Auf Wunsch cholerisch
Ja, der Gallardo Superleggera ist mit seinen 570 PS und seinem Allradantrieb auch zum Cruisen geeignet. Beim Anlassen brüllt er kurz auf, dann aber ist er auch für eine ruhig knurrende Fahrweise zu haben. Ballern wir jedoch das Gaspedal runter, haut der leichte Wagen wie irre weg. Wir sind sofort eins mit dem Gallardo und lassen ihn je nach unserer Gemütslage ruhig oder cholerisch arbeiten. In 3,4 Sekunden sind Tempo 100 erreicht, die 200-km/h-Marke wird nach 10,2 Sekunden von der Tachonadel erreicht. Die Höchstgeschwindigkeit ist bei nicht gerade selbstverständlichen 325 km/h erspurtet. Während des Rasens rollt sich rund um uns herum ein aggressiver Klangteppich aus. Die Top-Performance schlägt sich im Verbrauch nieder: Gemäß Werksangabe wird ein Durchschnittsverbrauch von 13,5 Liter Super plus pro 100 Kilometer aufgerufen. Beim Crusien kommen wir laut Bordcomputer pro Gallone 29,3 Meilen weit, was einem Verbrauch von 8,0 Liter pro 100 Kilometer entspricht.
Rückwärtsgang versteckt
Geschaltet wird im Gallardo LP570-4 Superleggera mit einem automatisierten Sechsgang-Schaltgetriebe.
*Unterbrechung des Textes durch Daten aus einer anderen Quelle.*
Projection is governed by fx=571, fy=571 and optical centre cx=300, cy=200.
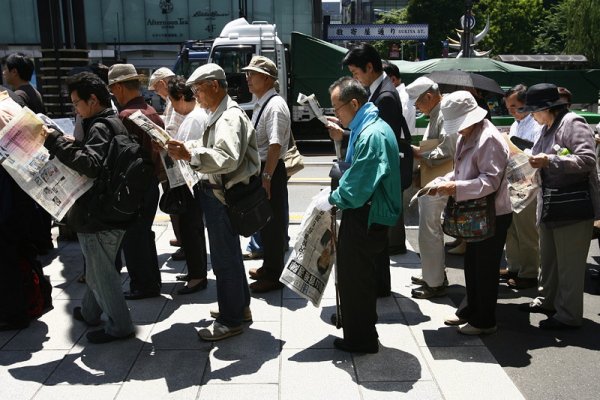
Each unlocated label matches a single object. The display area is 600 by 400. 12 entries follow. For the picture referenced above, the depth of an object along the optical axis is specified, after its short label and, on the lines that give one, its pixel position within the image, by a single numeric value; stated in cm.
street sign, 3030
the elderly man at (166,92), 563
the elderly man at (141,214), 438
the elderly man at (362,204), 338
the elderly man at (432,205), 472
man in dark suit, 439
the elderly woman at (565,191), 389
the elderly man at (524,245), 510
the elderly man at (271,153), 473
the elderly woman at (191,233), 499
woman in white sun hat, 370
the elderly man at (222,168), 349
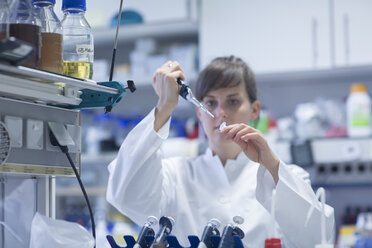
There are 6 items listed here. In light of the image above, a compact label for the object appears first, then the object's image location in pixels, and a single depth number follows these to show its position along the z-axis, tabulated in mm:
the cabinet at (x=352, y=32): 2758
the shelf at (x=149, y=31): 3186
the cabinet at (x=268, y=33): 2840
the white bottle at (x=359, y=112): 2744
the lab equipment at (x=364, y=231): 2393
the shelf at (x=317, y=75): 2857
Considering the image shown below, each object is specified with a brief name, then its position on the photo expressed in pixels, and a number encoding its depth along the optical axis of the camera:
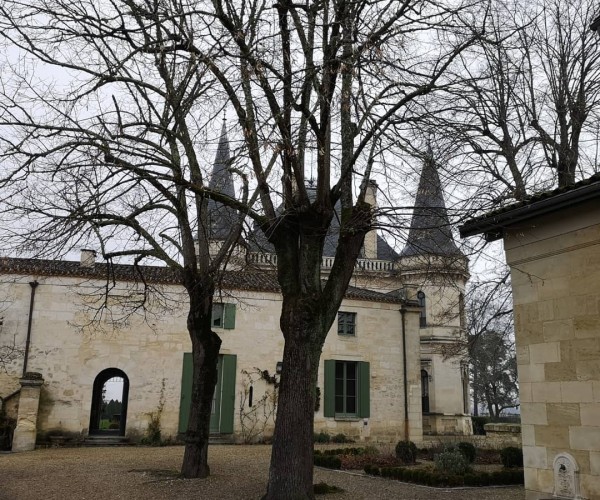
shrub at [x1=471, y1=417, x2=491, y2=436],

Automatisierte Schaltgetriebe gelten gemeinhin als schlimm, weil unharmonisch. Aber im Gallardo geht das System deutlich sanfter zu Werke als im knalligen Aventador - dessen Getriebe allerdings wiederum gut zu ihm passt. Der kleine Superleggera ist wie sein großer Bruder ein Supersportwagen und darf deshalb mit einer ruppigen Schaltung arbeiten. Die Technik macht ihre Sache gut, wir waren zu keinem Zeitpunkt genervt. Und wer rückwärts fahren möchte, muss sich ein bisschen auskennen: Der Knopf für den Rückwärtsgang sitzt mutterseelenallein weit links neben dem Lenkrad im unteren Bereich des Armaturenbretts.